Comment by iandanforth
2 days ago
For some perspective we have not yet scaled robot training. The amount of data that Pi is using to train their impressively capable robots is in the range of thousands of hours of data. In contrast language models are trained over trillions of tokens comprising the entirety of human knowledge. So if you're saying things like "this still seems hard" just remember we have yet to hit this with the data hammer. Simulation is proving a great way to augment / bootstrap robot dexterity but it still pales in comparison to data in the real world. So, as the author points out, we may get capability scaling like Waymo where one company painstakingly collects real data over a decade, but we may also see the rapid progress in simulators and simulator speed overtake for practical household / industrial tasks. My bet is on the latter.

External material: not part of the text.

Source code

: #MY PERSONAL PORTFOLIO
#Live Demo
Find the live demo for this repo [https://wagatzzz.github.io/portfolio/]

> In contrast language models are trained over trillions of tokens comprising the entirety of human knowledge.
Not even close! At best it's a small subset of the internet + published books. The vast majority of human knowledge isn't even in the training sets yet.
I would question the use of a model fed everything, though.
Correct me if I'm wrong, but I haven't seen any simulator progress in years (e.g. MuJoCo hasn't changed in 5 years but is still SOTA accuracy)
MuJoCo, Drake, Pinocchio (and other simulators) are still improving (adding more accurate collision detection, better solvers etc).
How do they compare to PyBullet ?